We’ve covered 5 ingredient meals, 4 ingredient meals, and now we’re down to 3 ingredient meals…Here are a few to add to your rotation! They will help you get a meal on the table without many ingredients or extensive prep time!
- Garlic Powder
- Lemon Pepper
- Italian Seasoning
- Olive Oil
- Non-Stick spray
Cornflake Chicken Bites –
- 1lb boneless, skinless chicken breast, cut into strips
- 1/2c BBQ sauce
- 3c cornflakes, crushed into coarse crumbs
Preheat oven to 400 degrees. Season chicken with salt and pepper. Dredge in a bowl of bbq sauce and then in a bowl of the pulverized cornflakes. Place on a cookie sheet sprayed with non-stick spray. Bake for 12-15 minutes until chicken is cooked through and outer layer is crunchy. Serve with additional BBQ sauce.
French Bread Cheese Pizza –
- 1 loaf of French bread, cut in half lengthwise and in thirds widthwise
- 1 jar pizza sauce
- 1 bag shredded mozzarella
Preheat oven to 450 degrees. Prep a cookie sheet with non-stick spray. Place each piece of French bread on the sheet. Spread with pizza sauce and sprinkle with salt, pepper and garlic powder. Place 1/3-1/2c of shredded cheese on each piece of bread. Drizzle with 1t olive oil on each. Bake 8-10 minutes until cheese is melted and bread is warm and crunchy.
Steak Quesadilla –
- 1lb. flank steak, cut into strips
- 4 flour burrito-size tortillas
- 1 bag Monterrey Jack or Cheddar Cheese
Heat a skillet to medium heat. Place 2T olive oil to heat. season steak with salt, pepper, oregano and garlic powder. Cook in skillet to desired doneness. Let drain on a paper towel-lined plate. Wipe pan out and add non-stick spray. Place tortilla in skillet and add 1/4-1/3c cheese across tortilla. Add 1/4 of the steak and fold over until first side is golden. Flip and cook until cheese is melted and other side is golden. Cut into triangles and repeat with remaining tortillas.

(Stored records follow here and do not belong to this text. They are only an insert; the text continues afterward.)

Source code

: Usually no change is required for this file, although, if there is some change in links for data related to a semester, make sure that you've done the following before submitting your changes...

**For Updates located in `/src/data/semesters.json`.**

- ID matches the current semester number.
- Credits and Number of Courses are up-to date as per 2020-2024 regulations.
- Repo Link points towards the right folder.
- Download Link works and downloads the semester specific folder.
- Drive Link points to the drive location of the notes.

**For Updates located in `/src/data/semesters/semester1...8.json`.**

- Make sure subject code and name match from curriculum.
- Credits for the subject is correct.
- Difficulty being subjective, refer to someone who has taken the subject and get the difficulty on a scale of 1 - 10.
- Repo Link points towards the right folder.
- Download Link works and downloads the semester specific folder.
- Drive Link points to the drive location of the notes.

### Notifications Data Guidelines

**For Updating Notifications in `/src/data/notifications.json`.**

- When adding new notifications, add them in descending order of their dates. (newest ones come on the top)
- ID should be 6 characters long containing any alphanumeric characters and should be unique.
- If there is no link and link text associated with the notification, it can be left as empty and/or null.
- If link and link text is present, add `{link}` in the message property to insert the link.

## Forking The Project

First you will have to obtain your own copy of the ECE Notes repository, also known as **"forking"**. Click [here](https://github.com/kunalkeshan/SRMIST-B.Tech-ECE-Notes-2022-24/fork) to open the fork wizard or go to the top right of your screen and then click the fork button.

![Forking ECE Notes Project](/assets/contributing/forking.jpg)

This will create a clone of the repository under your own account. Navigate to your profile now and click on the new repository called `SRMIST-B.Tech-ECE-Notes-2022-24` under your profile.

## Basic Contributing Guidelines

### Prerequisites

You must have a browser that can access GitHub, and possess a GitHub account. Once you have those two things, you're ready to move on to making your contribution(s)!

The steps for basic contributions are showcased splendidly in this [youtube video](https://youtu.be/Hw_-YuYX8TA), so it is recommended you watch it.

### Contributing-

Pasta with Shrimp and Peas –
- 1lb pasta, any shape
- 1lb shrimp, shelled
- 1.5c frozen peas
Boil water for pasta. In a skillet, heat 1/4c olive oil. Season shrimp with salt and pepper and add to skillet, cooking 2 minutes per side. If shrimp absorb the olive oil, add 1/4c more oil to create the sauce. In boiling water, cook pasta per box directions and add the peas during final 3 minutes of cooking. Drain pasta and peas and mix with shrimp and olive oil. Season with salt and pepper if needed and serve.
Chicken Soup with Vegetables –
- 1lb boneless, skinless chicken breast, cut into strips or, 2c rotisserie chicken
- 1 carton chicken broth or stock
- 1 bag frozen mixed vegetables
Heat a stockpot to medium/high heat and pour in 1T olive oil. Season chicken with salt, oregano, garlic powder and pepper (skip this step if you have rotisserie chicken) and cook in stockpot for 5-6 minutes until seared on all sides, stirring often. Pour in chicken broth/stock and bring to a boil. Add vegetables (I recommend half the bag) and simmer until heated through. Taste and adjust seasonings. Serve or freeze for future use.
Though it’s always fun to try new recipes and create multi-course meals. We don’t need that everyday. Some days, our best meals will have just a couple of staple items. Let me know how these work out on your family’s dinner table!